- [MAKALAH]
↓

(Kajian Teologis Dan Interpretasinya)
MAKALAH
Dipresentasikan
Dalam Mata Kuliah Ilmu Tauhid
Semester Genap
2012
Dosen
Pembimbing : Drs. H. Ah. Choiron, M. Ag.
Disusun oleh :
1.
Fina Roichah Al- Miskiyyah 111087
2.
Putri Dwi Fatmawati 111100
3.
Durrotun Nafi’ah 111105
4.
Sari Ulya Ningsih 111106
SEKOLAH TINGGI AGAMA ISLAM NEGERI KUDUS
JURUSAN
TARBIYAH / PAI
2012
I.
PENDAHULUAN
Telah
diceritakan sebelum ini, ketika Rasulullah SAW hidup, tidak pernah muncul di
kalangan umat Islam perdebatan- perdebatan seputar akidah dan ketuhanan. Tidak
pernah muncul pada masa Rasulullah SAW perdebatan tentang status pelaku dosa
besar iman atau kafir, perbuatan manusia itu apakah diciptakan oleh mannusia
itu sendiri atau diciptakan Allah, atau perdebatan tentang Al- Qur’an, apakah
statusnya makhluk ataukah qodim dengan qodim-nya Allah. Justru,
perdebatan- perdebatan teologis- filosofis semacam ini baru muncul setelah
Rasulullah SAW wafat atau tepatnya pada periode akhir khulafaurrasyidin
bersamaan dengan carut- marut politik melanda umat Islam waktu itu dan
bertambah luasnya wilayah Islam pada waktu itu yang sudah meluas hingga wilayah
bekas kerajaan Persia dan Romawi.

↑

- [PETUNJUK A]
Sebutkan semua perdebatan yang, menurut makalah ini, tidak pernah muncul pada masa Rasulullah SAW.

- [BAHAN TERSEDIA]
↓

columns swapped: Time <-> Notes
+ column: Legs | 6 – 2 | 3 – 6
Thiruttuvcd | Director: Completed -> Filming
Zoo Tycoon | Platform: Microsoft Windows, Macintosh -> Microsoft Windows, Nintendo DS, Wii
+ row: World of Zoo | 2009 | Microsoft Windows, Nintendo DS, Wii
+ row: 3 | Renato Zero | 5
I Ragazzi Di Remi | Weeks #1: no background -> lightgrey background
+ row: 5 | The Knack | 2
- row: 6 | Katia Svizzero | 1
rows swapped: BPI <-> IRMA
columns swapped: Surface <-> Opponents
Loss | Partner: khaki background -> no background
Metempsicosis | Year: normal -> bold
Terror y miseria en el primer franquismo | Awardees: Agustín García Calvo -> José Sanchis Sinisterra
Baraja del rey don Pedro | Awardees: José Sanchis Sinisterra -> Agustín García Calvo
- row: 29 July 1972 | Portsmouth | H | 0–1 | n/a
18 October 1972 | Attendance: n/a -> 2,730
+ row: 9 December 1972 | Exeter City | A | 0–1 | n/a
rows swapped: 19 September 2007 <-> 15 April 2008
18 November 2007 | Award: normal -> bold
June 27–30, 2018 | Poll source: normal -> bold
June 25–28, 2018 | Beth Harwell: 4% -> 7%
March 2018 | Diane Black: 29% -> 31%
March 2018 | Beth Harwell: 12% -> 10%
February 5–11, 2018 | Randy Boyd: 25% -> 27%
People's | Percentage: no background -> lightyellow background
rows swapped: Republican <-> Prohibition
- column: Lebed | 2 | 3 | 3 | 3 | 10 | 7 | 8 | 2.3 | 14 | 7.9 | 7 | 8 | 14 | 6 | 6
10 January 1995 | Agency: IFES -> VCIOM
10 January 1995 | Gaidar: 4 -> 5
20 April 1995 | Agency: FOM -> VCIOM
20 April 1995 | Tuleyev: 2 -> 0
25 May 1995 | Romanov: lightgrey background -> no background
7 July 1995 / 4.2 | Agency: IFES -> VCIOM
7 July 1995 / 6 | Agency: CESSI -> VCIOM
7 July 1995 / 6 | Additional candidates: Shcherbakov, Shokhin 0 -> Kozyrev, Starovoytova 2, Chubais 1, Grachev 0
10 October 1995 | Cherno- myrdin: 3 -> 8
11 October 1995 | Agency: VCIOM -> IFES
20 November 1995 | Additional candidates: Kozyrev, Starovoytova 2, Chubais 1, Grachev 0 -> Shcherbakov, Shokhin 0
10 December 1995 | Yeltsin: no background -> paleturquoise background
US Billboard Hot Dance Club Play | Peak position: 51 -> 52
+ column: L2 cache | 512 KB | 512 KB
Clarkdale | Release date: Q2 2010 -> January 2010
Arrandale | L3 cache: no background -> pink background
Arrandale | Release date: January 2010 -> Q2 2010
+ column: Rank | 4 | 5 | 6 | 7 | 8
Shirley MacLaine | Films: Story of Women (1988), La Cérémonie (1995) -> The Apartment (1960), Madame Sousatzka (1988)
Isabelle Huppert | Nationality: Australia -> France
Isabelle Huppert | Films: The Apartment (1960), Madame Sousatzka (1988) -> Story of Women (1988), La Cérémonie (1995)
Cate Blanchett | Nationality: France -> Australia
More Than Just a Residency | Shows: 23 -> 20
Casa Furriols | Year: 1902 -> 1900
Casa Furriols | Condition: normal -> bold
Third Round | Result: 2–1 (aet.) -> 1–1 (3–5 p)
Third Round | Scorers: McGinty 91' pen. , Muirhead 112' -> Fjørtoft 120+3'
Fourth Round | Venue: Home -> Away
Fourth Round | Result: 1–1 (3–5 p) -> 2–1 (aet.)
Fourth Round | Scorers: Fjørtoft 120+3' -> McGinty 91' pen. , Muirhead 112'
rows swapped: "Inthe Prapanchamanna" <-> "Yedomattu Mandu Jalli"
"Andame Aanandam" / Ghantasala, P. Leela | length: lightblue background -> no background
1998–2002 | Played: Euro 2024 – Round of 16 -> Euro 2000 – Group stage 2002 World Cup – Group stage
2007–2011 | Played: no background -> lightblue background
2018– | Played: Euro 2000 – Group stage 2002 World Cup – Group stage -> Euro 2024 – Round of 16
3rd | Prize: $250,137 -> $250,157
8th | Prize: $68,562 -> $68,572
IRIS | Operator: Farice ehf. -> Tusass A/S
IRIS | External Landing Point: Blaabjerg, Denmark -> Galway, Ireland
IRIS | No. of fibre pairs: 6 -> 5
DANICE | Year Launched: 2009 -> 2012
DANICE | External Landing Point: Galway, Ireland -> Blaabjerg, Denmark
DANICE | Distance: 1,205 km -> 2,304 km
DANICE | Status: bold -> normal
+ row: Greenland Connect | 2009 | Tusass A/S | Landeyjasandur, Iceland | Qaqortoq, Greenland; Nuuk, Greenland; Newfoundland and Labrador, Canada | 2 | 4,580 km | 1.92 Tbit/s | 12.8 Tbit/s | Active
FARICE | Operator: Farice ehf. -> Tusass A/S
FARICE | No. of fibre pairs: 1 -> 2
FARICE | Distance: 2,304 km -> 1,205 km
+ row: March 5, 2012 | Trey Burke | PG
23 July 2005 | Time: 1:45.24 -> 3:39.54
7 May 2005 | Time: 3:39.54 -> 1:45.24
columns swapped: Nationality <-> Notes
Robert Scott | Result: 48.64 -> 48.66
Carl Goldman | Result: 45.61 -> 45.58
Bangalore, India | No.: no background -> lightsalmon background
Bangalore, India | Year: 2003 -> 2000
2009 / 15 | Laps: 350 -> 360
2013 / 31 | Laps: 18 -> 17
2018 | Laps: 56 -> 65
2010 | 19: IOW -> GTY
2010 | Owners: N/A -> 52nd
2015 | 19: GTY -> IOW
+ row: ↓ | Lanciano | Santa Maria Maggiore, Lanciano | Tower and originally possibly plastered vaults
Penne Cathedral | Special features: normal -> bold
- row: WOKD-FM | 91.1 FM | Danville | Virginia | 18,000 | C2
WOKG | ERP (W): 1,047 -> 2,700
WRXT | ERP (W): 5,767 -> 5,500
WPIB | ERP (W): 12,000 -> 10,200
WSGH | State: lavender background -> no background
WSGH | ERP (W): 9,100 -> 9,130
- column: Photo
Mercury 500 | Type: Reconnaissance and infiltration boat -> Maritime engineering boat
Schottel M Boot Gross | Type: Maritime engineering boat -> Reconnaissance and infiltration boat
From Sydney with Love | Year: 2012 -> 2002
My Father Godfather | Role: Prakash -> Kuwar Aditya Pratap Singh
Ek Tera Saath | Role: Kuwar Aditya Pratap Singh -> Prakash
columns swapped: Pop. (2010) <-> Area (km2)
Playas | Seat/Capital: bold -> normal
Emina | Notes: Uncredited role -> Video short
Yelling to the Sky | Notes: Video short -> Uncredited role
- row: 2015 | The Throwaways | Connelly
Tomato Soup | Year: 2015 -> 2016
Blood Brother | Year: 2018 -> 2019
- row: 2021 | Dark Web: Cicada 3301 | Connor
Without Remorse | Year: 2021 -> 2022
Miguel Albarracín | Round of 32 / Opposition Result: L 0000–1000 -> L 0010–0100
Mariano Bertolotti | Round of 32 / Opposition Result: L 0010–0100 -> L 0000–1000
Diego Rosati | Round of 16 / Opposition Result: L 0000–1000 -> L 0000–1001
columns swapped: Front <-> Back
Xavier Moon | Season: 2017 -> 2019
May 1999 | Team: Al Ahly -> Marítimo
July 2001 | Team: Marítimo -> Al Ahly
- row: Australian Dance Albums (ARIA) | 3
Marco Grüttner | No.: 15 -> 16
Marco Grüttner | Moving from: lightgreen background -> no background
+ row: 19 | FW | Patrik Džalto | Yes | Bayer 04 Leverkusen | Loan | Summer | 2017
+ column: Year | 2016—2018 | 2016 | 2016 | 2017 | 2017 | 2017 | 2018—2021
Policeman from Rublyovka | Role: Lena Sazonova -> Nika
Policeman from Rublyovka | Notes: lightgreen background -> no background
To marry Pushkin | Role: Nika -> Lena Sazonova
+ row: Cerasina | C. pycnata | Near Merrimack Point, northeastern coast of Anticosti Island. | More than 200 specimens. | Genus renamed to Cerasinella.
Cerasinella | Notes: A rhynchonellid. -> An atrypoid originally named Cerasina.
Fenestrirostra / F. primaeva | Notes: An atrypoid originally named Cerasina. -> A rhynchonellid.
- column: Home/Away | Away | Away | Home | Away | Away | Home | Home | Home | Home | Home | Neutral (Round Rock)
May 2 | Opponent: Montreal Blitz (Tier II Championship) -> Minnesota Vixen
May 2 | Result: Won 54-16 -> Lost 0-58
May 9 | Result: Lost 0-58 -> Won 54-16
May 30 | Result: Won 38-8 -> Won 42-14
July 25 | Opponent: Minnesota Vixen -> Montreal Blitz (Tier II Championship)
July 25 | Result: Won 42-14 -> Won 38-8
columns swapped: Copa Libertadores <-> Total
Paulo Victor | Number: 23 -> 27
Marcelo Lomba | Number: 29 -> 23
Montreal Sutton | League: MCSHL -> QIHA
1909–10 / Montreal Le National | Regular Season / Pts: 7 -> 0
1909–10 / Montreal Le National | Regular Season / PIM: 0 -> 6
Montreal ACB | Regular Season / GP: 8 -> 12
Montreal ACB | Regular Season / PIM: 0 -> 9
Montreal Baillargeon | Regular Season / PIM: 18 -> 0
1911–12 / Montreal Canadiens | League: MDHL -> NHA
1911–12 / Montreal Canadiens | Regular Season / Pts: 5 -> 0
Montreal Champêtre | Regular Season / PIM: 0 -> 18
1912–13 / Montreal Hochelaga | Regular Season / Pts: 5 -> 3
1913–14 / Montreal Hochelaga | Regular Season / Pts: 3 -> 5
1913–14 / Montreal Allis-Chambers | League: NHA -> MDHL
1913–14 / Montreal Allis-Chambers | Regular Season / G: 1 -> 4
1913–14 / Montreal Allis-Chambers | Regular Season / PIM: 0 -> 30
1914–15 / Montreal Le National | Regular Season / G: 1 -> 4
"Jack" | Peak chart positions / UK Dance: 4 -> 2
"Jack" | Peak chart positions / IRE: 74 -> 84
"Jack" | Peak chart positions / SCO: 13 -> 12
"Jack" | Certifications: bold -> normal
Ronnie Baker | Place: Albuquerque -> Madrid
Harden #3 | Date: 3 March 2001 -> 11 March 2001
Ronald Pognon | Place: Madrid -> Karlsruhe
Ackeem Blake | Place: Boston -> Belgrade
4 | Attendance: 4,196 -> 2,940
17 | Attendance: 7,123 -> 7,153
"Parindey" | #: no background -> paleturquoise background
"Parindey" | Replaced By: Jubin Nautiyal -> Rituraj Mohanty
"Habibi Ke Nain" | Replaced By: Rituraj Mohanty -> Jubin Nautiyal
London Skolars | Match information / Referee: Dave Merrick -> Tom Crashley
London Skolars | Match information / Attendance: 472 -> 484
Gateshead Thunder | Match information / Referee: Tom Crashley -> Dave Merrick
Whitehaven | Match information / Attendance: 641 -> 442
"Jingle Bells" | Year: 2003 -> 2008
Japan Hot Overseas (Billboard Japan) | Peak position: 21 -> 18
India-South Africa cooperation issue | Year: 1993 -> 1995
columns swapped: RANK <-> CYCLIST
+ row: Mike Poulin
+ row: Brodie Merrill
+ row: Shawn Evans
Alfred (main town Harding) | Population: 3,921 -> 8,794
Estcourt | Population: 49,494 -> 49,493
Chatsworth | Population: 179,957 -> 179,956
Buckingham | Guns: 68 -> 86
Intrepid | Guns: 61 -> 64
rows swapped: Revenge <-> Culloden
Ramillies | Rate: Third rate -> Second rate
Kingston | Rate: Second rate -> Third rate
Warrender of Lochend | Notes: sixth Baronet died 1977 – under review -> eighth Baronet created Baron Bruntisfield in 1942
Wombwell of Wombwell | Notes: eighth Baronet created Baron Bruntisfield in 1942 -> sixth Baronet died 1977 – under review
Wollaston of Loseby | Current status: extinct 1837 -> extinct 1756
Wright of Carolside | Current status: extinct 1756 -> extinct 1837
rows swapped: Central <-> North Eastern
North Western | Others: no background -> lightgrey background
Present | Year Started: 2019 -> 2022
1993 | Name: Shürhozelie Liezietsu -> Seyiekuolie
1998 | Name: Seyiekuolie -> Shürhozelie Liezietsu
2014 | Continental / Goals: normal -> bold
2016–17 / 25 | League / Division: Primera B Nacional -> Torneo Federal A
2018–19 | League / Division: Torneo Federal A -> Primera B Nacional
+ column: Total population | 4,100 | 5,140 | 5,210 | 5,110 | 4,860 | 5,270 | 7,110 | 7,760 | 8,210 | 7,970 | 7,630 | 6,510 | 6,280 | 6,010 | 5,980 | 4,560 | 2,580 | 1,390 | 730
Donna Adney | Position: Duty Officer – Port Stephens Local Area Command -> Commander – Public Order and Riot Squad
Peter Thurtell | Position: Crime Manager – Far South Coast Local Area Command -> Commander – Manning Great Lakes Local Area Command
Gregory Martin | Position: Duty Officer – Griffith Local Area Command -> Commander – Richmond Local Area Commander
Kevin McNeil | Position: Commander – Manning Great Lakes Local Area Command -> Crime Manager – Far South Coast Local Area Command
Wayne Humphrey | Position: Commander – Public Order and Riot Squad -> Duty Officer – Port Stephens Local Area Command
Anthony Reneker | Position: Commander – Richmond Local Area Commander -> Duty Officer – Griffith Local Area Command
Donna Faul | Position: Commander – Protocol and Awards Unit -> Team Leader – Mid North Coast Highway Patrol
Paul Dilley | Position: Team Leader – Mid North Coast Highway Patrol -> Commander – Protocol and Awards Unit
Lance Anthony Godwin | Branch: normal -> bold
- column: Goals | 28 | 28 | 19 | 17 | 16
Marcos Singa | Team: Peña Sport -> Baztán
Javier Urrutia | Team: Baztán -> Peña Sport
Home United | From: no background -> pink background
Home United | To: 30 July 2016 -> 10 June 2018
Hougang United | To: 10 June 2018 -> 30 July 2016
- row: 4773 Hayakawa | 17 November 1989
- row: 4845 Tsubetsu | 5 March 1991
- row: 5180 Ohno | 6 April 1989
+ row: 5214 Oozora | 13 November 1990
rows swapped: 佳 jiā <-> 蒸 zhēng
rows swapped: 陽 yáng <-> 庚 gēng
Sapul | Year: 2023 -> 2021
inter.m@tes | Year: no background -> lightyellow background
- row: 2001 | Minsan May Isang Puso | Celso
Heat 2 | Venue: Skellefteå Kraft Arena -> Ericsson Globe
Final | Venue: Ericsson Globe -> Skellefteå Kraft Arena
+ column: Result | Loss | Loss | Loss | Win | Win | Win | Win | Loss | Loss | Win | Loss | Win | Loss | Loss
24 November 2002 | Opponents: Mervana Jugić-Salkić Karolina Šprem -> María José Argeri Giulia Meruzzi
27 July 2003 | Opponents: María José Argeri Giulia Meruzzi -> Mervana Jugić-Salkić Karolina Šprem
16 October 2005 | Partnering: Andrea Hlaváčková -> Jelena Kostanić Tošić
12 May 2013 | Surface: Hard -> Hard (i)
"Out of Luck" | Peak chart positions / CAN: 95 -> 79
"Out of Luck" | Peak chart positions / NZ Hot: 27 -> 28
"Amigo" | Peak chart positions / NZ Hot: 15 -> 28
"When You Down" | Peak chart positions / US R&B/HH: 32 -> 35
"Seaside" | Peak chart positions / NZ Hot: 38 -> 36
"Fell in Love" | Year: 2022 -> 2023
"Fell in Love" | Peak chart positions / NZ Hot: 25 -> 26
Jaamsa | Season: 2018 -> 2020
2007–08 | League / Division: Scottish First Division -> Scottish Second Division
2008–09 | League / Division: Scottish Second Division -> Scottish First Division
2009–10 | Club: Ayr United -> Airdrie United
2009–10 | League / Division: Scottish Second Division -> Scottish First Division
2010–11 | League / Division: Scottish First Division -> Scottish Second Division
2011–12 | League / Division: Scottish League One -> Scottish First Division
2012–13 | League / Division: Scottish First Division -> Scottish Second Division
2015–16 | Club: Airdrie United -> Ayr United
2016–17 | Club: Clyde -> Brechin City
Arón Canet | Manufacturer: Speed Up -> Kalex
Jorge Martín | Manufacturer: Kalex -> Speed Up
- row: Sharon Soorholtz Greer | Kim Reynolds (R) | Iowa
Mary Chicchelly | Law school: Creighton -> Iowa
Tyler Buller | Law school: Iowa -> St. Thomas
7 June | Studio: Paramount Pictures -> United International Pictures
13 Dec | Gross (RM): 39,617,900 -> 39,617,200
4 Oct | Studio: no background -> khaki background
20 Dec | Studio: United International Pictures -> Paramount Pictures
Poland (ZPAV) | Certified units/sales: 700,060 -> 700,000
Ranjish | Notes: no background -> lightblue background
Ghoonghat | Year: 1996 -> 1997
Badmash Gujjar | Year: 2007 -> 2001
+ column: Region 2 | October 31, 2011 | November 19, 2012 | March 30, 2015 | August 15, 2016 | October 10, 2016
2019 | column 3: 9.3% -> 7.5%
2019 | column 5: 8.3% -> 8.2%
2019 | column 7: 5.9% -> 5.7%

↑

- [PETUNJUK B]
Tuliskan kembali entri dari baris pertama entri sampai baris yang memuat "Renato Zero | 5", termasuk kedua ujungnya.

- [JAWABAN A]
- Perdebatan tentang status pelaku dosa besar, apakah iman atau kafir.
- Perdebatan tentang perbuatan manusia, apakah diciptakan oleh manusia itu sendiri atau diciptakan Allah.
- Perdebatan tentang Al-Qur'an, apakah statusnya makhluk ataukah qodim dengan qodim-nya Allah.

- [JAWABAN B]
columns swapped: Time <-> Notes
+ column: Legs | 6 – 2 | 3 – 6
Thiruttuvcd | Director: Completed -> Filming
Zoo Tycoon | Platform: Microsoft Windows, Macintosh -> Microsoft Windows, Nintendo DS, Wii
+ row: World of Zoo | 2009 | Microsoft Windows, Nintendo DS, Wii
+ row: 3 | Renato Zero | 5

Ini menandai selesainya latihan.